Making the \(c\) term simpler. Binomial theorem!
\(\hat{D}t^2 + 2\hat{D}t ⋅ (O - C) + (O - C)^2 - r^2 = 0\)
"a" term: \(\hat{D}t^2\)
"b" term: \(2\hat{D}t ⋅ (O - C)\)
"c" term: \((O - C)^2 - r^2\)

Now we could try to solve for \(t\) via the normal quadratic formula, but there is a convenient optimization: a unit vector squared equals 1. This is because:

\(A ⋅B =|A|*|B|*cos(θ) = 1 * 1 * cos(0) = 1\)

Our equation is thus only

\(t^2 + 2\hat{D}t ⋅ (O - C) + (O - C)^2 - r^2 = 0\)

and we can apply the reduced quadratic formula

\(x_{1/2} = -\frac{p}{2} \pm \sqrt{ \left(\frac{p}{2}\right)^2 - q }\)

Doing so, we also see that the factor \(2\) in \(p\) cancels out with the divisor in the \(\frac{p}{2}\) term and we are left with a not too ugly equation for the intersection distances.

\(t_{1/2} = -\hat{D} ⋅ (O-C) \pm \sqrt{(\hat{D} ⋅ (O-C)^2 - (O-C)^2 - r^2}\)

From the equation you see there are multiple cases, determined by the term under the root (the discriminant \(\Delta\)).

  • \(\Delta < 0 \rightarrow\) No real solution exists, the root would be negative. Objects do not intersect.
  • \(\Delta = 0 \rightarrow\) The ray grazed the sphere in just a single point, meaning \(t_1 = t_2\)
  • \(\Delta > 0 \rightarrow\) This is a direct hit, so there is a distinguished entry and exit point.

With the distance known, you can then calculate the intersection points by inserting \(t\) back into the ray equation: \(R = O + \hat{D}*t\)

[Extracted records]
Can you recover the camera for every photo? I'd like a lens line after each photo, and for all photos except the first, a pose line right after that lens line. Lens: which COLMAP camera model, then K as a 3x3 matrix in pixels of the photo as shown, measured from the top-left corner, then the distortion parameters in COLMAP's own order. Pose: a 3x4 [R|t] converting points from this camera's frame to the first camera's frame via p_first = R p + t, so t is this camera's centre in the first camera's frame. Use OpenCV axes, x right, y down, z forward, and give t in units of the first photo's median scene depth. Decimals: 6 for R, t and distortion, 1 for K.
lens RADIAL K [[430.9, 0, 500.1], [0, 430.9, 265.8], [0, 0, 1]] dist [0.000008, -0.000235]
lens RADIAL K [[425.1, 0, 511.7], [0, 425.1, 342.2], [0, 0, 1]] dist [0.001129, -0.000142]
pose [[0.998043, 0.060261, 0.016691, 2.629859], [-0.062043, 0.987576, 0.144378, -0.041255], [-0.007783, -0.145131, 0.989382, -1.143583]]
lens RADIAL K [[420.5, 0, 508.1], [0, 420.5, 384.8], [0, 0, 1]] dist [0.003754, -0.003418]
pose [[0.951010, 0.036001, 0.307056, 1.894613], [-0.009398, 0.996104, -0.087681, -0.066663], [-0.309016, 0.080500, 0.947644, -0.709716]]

Required work:
[1] In the ray-sphere intersection text, rewrite the paragraph beginning "Doing so, we also see" more briefly, keeping its main facts.
[2] Reproduce the ray-sphere intersection text starting at "and we can apply" and ending at "and exit point.", with "grazed" swapped for "touched".
[3] Write what comes next in the ray-sphere intersection text, picking up after its final sentence.

Responses by task:
[1] Applying the reduced formula, the factor 2 in p cancels with the divisor of the p/2 term, leaving a fairly simple equation for the intersection distances.

[2]
and we can apply the reduced quadratic formula

\(x_{1/2} = -\frac{p}{2} \pm \sqrt{ \left(\frac{p}{2}\right)^2 - q }\)

Doing so, we also see that the factor \(2\) in \(p\) cancels out with the divisor in the \(\frac{p}{2}\) term and we are left with a not too ugly equation for the intersection distances.

\(t_{1/2} = -\hat{D} ⋅ (O-C) \pm \sqrt{(\hat{D} ⋅ (O-C)^2 - (O-C)^2 - r^2}\)

From the equation you see there are multiple cases, determined by the term under the root (the discriminant \(\Delta\)).

  • \(\Delta < 0 \rightarrow\) No real solution exists, the root would be negative. Objects do not intersect.
  • \(\Delta = 0 \rightarrow\) The ray touched the sphere in just a single point, meaning \(t_1 = t_2\)
  • \(\Delta > 0 \rightarrow\) This is a direct hit, so there is a distinguished entry and exit point.

[3]
Writing the Code

Before you think about implementing, think about what you want from the function, what its inputs will be. Then draft it's signature. I am using C++ with the GLM vector math library in this example, but feel free to try in a language of your choice. Anyways, this is what I came up with:

int RaySphereIntersection(
    const vec3& rayPos, const vec3& rayDir, 
    const vec3& spherePos, float sphereRadius, 
    float& dist1, float& dist2

The first two arguments define our ray. Passed by const reference to avoid unnecessary copies. Remember that rayDir is supposed to be a unit vector, so make sure it's normalized. The next two arguments are our sphere.

The output shall be the two possible intersection distances. I did not include the calculation of the hit locations in the function as there are use cases where it's not needed and would just be performance degrading. Better calculate it separately and on demand. As return value I chose the number of actual intersections. This allows for concise intersection checks in the code.

(!) Note that the distances can be negative if the the ray is pointing away from the object.

Now, without further ado, the code. Where possible, results were cached to avoid unnecessary calculations. The discriminant is checked for being negative, if it is, 0 (as in zero solutions) is returned. For the other cases, the calculations are done and the amount of solutions is returned. Note that in the last line I compare against a very small and positive value, but not zero. Due to the how floating point numbers behave the result might not get to be exactly zero and as a consequence I gave a certain margin to make sure "1" is returned when the difference is reasonably small.

int RaySphereIntersection(
    const vec3& rayPos, const vec3& rayDir, 
    const vec3& spherePos, float sphereRadius,
    float& dist1, float& dist2)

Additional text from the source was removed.